AFPI Karnataka Newsletter

Issue: Volume 4, Issue 2

Article Download Options: PDF

Opinion

Healthcare Delivery System in India – My Reflections

Dr Siddharth V H (GP and Family Physician)


Today I am paranoid, scared, and terrified to go to a hospital myself seeing the attitude of some doctors, who have no concern for the patients. I, as a common man, worry about where to take my children in case of a medical problem. My rights as a citizen of India to get a decent medical care seem to be under siege.

Should I always be running around for a second opinion? How should I trust my doctor? Of course medicine is not an exact science and there are 4-5 different ways of treatment for the same ailment. But whom to trust?

I am not against doctors making money, but the “corporate culture” of making money illicitly in the name of healthcare and driving society into grief stricken poverty is what I oppose. One can deal with poverty and still be happy. But they would be devastated when pushed into poverty and grief through daylight robbery by the people in whose hands they entrust the life of their loved ones.

All doctors are not bad, but there are some black sheeps who dance to the tunes of their corporate bosses, who are bringing a bad name to the whole of Indian doctors.

There needs to be a check on the operation of these corporate hospitals. They are spending crores of rupees on equipment and feeding patients to these in the name of quality healthcare. The Government has given licenses to them to serve the community and not to loot it.

Government should impose that a percentage of their investment is spent on maintaining a universal patient data system and let government hospital doctors be given extra duty of monitoring the treatment if a patient calls a helpline and complains about malpractice. All the history of the patient and the treatment given should be chronologically entered into the system, so that it is easily accessible to patients and other doctors. This would make them more transparent and the common man will have trust and faith in their doctors.

Already the doctor is reduced to a salesperson selling his services and has lost the image of a well wisher of the community. This has to change and this change can only be brought by proper steps taken by the Government to bring about transparency in the system. The government doesn’t have to build hospitals and compete with private hospitals, but bring reforms that would plug all the loopholes that allow malpractice thus turning these slaughter houses into temples where people are happy to go and willingly pay any amount of cost incurred.

Yes, the Government tried to bring some reforms recently by tabling the KPME Amendment act, which was fiercely opposed by the medical fraternity. That bill tried to impose sanctions on money-making policies of these hospitals by bringing price caps on consultations and procedures. Reforms are necessary not to target the earning of the doctor/hospitals but the ethics of principles followed.
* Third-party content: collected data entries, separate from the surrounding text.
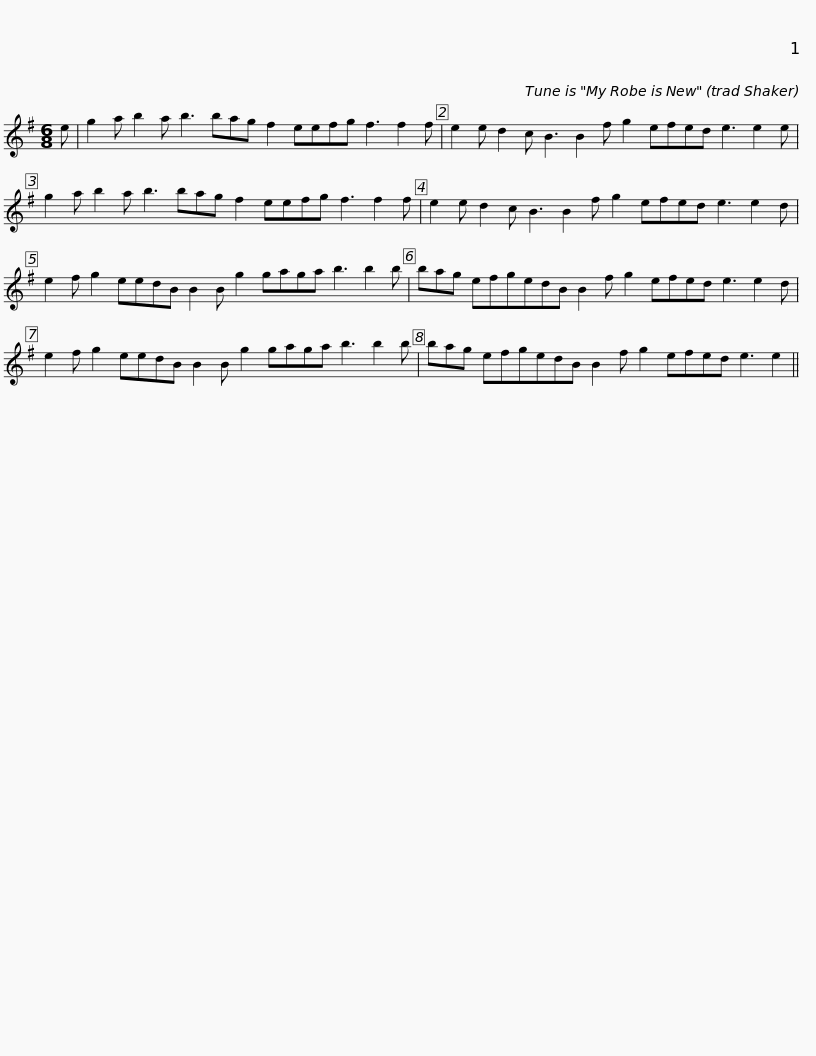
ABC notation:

X:1
L:1/8
M:6/8
I:linebreak $
K:Emin
V:1 treble
V:1
 e | g2 a b2 a b3 bag f2 eefg f3 f2 f | e2 e d2 c B3 B2 f g2 efed e3 e2 e |$ g2 a b2 a b3 bag f2 eefg f3 f2 f | e2 e d2 c B3 B2 f g2 efed e3 e2 d |$ %5
 e2 f g2 eedB B2 B g2 gaga b3 b2 b |$ bag efgedB B2 f g2 efed e3 e2 d |$ e2 f g2 eedB B2 B g2 gaga b3 b2 b |$ bag efgedB B2 f g2 efed e3 e2 || %9
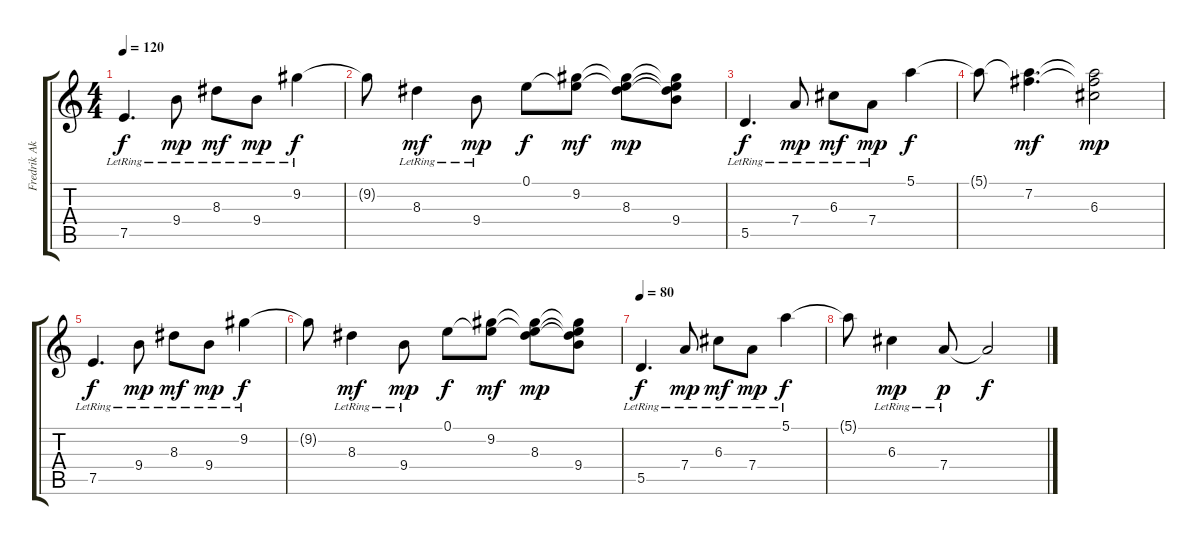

A doctor is an artist. There are good artists and there are not so good artists. They make money according to their talent and the quality of service the hospital provides. But I am talking about the con artists in the medical fraternity who are not bothered about the community and are giving shoddy, unethical treatment to the public in the name of healthcare and looting them. These con artists need to be eliminated or put in check. Reforms are needed to protect the good artists and deal with an iron hand with the con artists. The common man cannot fight them alone, the Government has to step in and set up a transparent system of maintaining a universal health record system, linked to Aadhaar, which can be accessible anywhere. All the treatment given in the hospitals should be uploaded here so that it becomes easier for the patient to get a second opinion and for the court, in cases of negligence, to provide quick relief to the victim instead of him doing all the circus himself to get justice.

The government should at least provide this, if they are not providing good government hospitals. If this facility is available then, it will put indirect pressure on all the hospitals to provide the right and cost effective care to the patients and will treat them well, because they have to retain them to make money and be in business.

I want to feel safe entrusting the life of my loved ones in the hands of doctors. Money is not the question here. Getting quality health care, ensuring the well being of the patients by following ethical principles of medical care viz, -- 1) Principle of respect for autonomy, 2) Principle of nonmaleficence, 3) Principle of beneficence, and 4) Principle of justice.

This is the need of the hour, and not getting financially and emotionally drained by visiting these hospitals.